Algumas empresas, como a Cemig, pretendem ingressar com ação na justiça por entenderem que terão prejuízos com a aprovação da medida que está em votação. Terão que reduzir seus preços mas o governo não fará qualquer modificação nos tributos que cobra nas contas. A Fiesp, em pronunciamento de seu presidente Paulo Skaf, apoiou a aprovação da medida provisória e iniciou campanha nas redes sociais pela aprovação, já que há indícios de resistência de parlamentares à aprovação. Inclusive a Fiesp criou site de campanha – www.energiaaprecojusto.com.br – no qual informa que energia ficará muito mais barata e que tem gente (parlamentares e governos estaduais) jogando contra.
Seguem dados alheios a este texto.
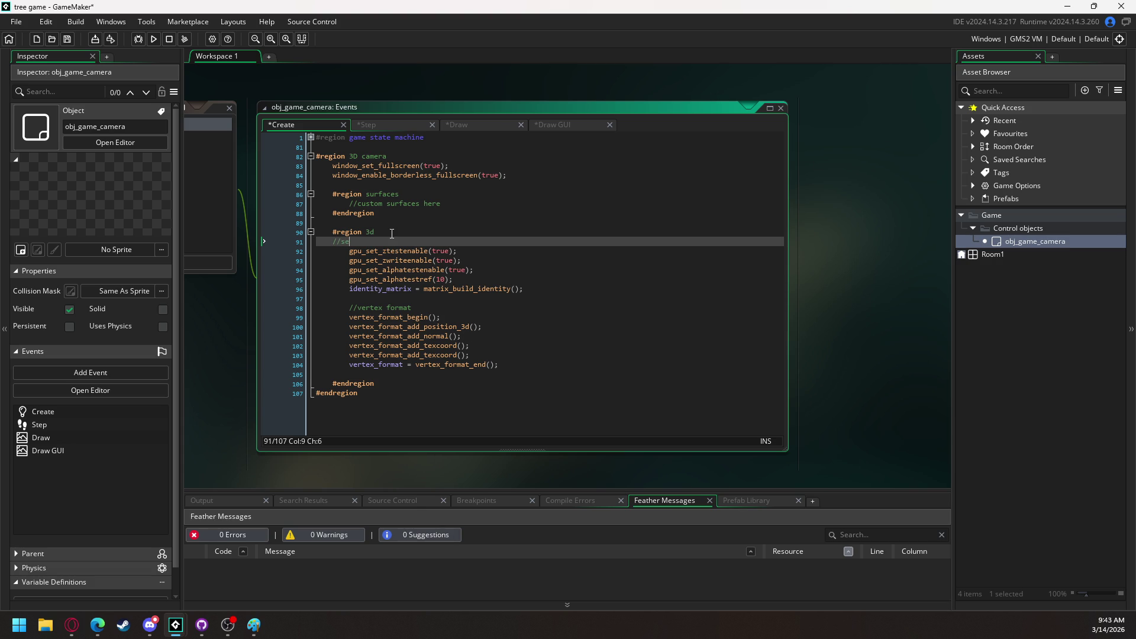
key("Home")
key("Tab")
left_click(395, 376)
Sou favorável à aprovação da medida provisória mas é preciso dizer que o governo federal tem fórmula mais rápida para reduzir o preço: reduzir impostos. Falta discussão mais profunda sobre tributos. Torço para que governo e Congresso Nacional parem de produzir medidas pontuais e invistam em reformas tributária e trabalhista capazes de fazer um Pais mais avançado e moderno.

BLACK FRIDAY
Segundo o site do Procon São Paulo, o volume de reclamações em relação ao ‘Black Friday’ brasileiro foi tão grande que o órgão resolveu notificar diversas empresas. A principal reclamação, segundo o Procon, foi sobre o preço ‘maquiado’ dos produtos, ou seja, as lojas aumentavam os preços antes da promoção, para, na sexta feira, reduzirem ao mesmo preço inicial, ou seja, não houve qualquer desconto. Por isso, os consumidores devem ficar bastante atentos a promoções instantâneas. Lembre-se que em janeiro tem as ‘liquidações fantásticas’. Cuidado.
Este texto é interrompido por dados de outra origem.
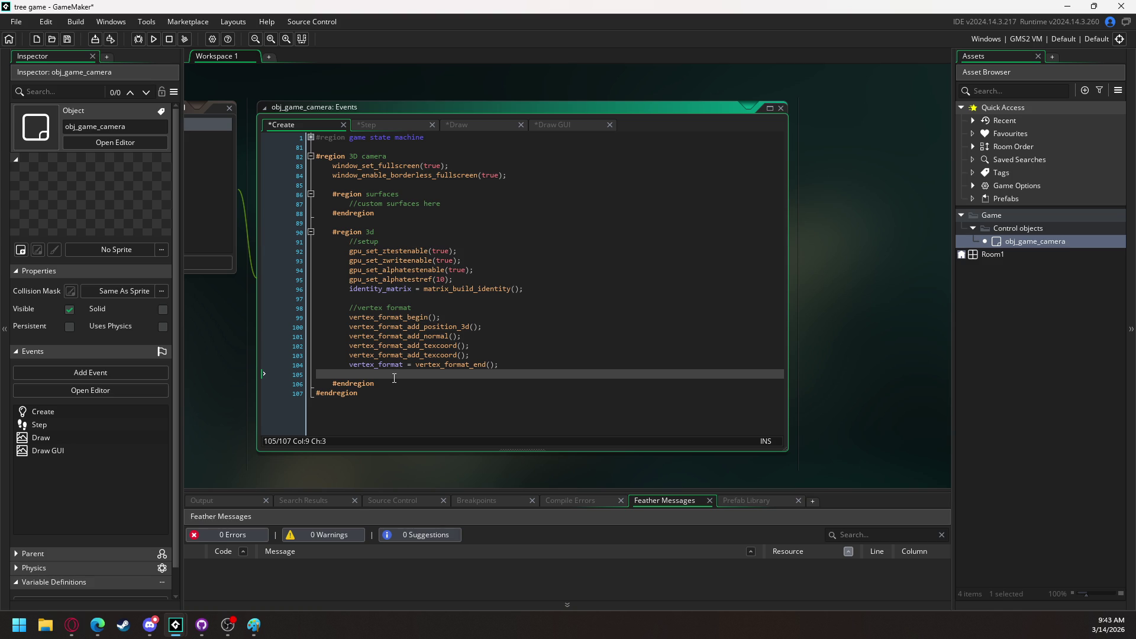
key("Return")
BANCOS DESISTEM DE RECURSOS
Há algum tempo a Caixa Federal desistiu da maioria de seus recursos no Superior Tribunal de Justiça - STJ. Com isso, consumidores tiveram seus processos resolvidos mais rapidamente. Agora, outros bancos (Itaú e Banco do Brasil) anunciaram a mesma medida, vão desistir de diversos recursos já interpostos que alegam terem sido protelatórios. Tal medida é necessária e urgente, considerando que o Judiciário está totalmente congestionado e o consumidor quer ver o resultado de seu processo rapidamente.

MULTA DE R$ 1,6 MILHÕES
Segundo a Folha de S. Paulo, a Tim poderá ter que pagar à Anatel multa de quase R$ 2 milhões por descumprir determinação de suspensão de uma de suas promoções. Tentou anular a suspensão na justiça, mas não conseguiu. A empresa tem que cumprir a determinação e suspender a promoção ‘Infinity Day’.

GOLPES DE NATAL
O consumidor deve estar bastante atento para não cair na tentação de clicar em e-mails de origem duvidosa alertando sobre débitos (falsos) em seu nome. Esta postura, de acordo com estudo da Febraban, é fundamental na hora de proteger-se contra golpes eletrônicos. Apesar dos bancos fazerem investimentos constantes em tecnologia e segurança, e o ambiente virtual ser desenvolvido com rigorosos procedimentos, o restante depende do usuário.

DERRUBADA DE CHAMADA
A Anatel aprovou, semana passada, deliberação para que empresas de telefonia garantam que chamadas sucessivas feitas de celular para um mesmo número sejam consideradas única ligação, para efeito de tarifação. Para serem consideradas sucessivas, as chamadas deverão ser refeitas em até 120 segundos entre os mesmos números de origem e destino. Essa segunda chamada será considerada parte da primeira, como se a primeira não tivesse sido interrompida. A alteração tem como objetivo evitar que o usuário sofra prejuízos com quedas de ligações.